Suitcases
At some point I became a person who lives with a suitcase under the bed. Ready for flight at a moment's notice. usually it was flight to somewhere; a few day's escape from work and pressure. Now my destination is unknown and escape seems unsure, but the suitcase still lives beneath my bed, empty and waiting.
Some live hand to mouth from a suitcase like it was second nature; others put down roots and never wander far from them. Leaving home for school, though, forced that strange suitcase schedule: living half the year in cramped quarters with starving smoking students trying to cram living in between books and beer. Half what you bring with you goes untouched for four years and gathers dust in a desk drawer you could put to better use; half what you need to live is left home and gets lost in some dark attic corner in your absence. For many students school becomes home only gradually-- the process is usually complete by graduation, by which time they have returned home to find it has abandoned them.
So when I moved back home after six years and two degrees, home was no longer really there, and I began keeping a suitcase under the bed in the room I grew up in. I itched to fill it and get back in my American shitbox and drive somewhere, anywhere.
My own suitcase was an oversize, softcover garment bag from a set my parents used to use. British racing green, almost, with a yellow handle, it had side pockets large enough to make it a great weekend bag: a sweater, a pair of jeans, and a nice shirt and pants to go with a nice dinner out for two.
There was barely room underneath the twin bed in my matchbox apartment at school for all my duffels and suitcases, each packed inside another like Chinese puzzle boxes, the green garment bag outermost, with the yellow handle sneaking out from beneath the bedcovers.
But the rush to run home after the last class of the week and pack that suitcase was the sweetest of all, to set off for that point oh so well known and live out of that suitcase for a few glorious days in another matchbox apartment where I would not be alone; to share the slim space in the twin bed of a loved one with her own suitcase peeking out from beneath the bedspread.
But sometimes those two suitcases stop meeting on the floor beneath the tiny twin bed as one lover packs theirs deeper and deeper beneath the bed, then moves it to an unused dresser drawer, and perhaps finally clambering on a stool to perch it on a dusty closet shelf too high for her five foot frame to reach before selling it for wine money on a dry night. It is forgotten, and too deeply buried among the dust-bunnies to be pulled out at a moment's notice. The matchbox apartment takes on a new life, as more and more of the things left at home find some nook of their own to live in until home becomes only a vague recollection of where you came from before you got where you are now.

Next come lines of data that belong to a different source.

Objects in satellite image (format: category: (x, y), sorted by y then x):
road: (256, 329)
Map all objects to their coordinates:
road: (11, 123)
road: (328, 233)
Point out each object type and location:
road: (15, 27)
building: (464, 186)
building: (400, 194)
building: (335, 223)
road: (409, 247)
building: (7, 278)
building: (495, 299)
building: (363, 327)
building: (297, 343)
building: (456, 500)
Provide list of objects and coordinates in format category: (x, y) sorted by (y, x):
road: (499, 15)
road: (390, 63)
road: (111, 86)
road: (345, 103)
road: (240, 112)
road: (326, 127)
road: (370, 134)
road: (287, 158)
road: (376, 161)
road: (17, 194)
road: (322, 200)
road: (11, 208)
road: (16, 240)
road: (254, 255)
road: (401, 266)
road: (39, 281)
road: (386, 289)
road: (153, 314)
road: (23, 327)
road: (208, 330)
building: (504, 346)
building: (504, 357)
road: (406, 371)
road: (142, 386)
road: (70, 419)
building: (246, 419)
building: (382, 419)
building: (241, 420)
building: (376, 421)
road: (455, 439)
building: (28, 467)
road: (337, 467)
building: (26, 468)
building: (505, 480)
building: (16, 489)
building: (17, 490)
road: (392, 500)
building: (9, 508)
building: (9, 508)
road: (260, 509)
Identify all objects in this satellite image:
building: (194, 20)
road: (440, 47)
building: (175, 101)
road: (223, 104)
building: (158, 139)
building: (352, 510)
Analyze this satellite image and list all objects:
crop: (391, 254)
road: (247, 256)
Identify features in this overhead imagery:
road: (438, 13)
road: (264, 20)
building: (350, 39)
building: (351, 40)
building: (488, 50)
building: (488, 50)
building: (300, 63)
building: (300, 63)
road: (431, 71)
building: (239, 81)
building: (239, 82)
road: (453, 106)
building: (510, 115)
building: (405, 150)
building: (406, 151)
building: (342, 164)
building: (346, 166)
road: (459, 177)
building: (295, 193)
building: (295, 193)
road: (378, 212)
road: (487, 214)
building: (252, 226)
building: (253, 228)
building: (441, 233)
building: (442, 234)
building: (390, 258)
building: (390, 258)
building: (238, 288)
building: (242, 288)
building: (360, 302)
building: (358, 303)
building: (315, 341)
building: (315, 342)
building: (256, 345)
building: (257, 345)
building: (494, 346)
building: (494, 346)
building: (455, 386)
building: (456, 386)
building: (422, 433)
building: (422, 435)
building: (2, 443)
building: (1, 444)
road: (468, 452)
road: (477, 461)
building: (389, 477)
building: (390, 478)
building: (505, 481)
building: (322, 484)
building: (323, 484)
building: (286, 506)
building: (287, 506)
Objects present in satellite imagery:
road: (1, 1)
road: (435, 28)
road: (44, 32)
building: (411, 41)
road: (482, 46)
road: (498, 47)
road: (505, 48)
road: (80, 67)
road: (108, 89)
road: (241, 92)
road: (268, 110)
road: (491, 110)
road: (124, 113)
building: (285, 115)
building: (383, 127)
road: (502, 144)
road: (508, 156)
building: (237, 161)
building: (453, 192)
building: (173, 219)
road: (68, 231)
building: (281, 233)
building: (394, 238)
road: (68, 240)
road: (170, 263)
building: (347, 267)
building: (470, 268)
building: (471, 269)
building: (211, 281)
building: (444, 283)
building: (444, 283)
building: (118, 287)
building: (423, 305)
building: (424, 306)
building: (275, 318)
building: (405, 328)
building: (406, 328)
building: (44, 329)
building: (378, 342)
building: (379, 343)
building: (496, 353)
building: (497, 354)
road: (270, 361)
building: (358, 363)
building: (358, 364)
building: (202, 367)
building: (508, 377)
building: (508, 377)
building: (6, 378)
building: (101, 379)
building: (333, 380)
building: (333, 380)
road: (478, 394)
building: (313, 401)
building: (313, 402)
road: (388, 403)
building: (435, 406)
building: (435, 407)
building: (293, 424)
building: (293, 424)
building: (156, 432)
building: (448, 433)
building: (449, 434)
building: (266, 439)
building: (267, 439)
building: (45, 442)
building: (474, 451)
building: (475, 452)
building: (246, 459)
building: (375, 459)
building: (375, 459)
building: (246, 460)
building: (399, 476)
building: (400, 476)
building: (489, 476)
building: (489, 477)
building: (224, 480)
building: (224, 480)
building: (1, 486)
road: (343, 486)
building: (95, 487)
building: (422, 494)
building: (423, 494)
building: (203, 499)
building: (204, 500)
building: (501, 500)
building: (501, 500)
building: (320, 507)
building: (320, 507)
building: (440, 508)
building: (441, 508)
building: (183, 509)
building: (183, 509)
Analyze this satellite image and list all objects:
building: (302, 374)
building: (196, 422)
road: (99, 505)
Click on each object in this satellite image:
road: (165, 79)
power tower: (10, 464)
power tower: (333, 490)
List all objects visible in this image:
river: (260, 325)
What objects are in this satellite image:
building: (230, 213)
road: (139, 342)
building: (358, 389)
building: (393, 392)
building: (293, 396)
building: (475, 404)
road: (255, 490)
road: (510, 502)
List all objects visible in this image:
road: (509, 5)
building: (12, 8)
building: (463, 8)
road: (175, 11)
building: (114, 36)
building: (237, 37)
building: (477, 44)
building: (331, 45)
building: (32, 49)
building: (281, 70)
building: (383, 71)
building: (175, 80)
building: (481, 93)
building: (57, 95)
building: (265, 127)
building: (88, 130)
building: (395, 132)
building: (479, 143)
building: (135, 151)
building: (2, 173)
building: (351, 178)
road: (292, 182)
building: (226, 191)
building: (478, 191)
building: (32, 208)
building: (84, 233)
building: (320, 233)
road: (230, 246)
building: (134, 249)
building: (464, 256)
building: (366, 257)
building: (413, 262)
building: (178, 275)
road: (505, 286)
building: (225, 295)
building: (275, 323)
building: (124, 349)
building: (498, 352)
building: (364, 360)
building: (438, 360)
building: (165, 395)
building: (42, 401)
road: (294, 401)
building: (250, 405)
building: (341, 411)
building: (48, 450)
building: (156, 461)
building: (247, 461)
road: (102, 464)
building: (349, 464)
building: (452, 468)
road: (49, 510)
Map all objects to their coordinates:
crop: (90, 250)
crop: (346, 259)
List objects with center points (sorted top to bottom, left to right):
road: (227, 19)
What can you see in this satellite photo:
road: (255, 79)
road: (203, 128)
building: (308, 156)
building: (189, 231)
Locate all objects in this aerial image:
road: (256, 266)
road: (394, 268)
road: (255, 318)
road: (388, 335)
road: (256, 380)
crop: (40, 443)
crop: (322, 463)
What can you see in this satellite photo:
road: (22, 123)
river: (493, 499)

For the other lover, the suitcase stops making it as far as underneath the bed, because it's still laying around on the floor with a few wrinkled shirts and a ratty old sweater in it, waiting to go somewhere. Nothing is stranger than the feeling you get from living out of a suitcase in your own house; that feeling of hovering in limbo between a home you can't quite find your way back to and some uncertain destination down an unseen road. And the suitcase sits there on the floor, or perhaps on the passenger seat of an American shitbox, unwilling to resign itself to exile among the closet dust-bunnies; just waiting to be filled up, and finally given a place to go.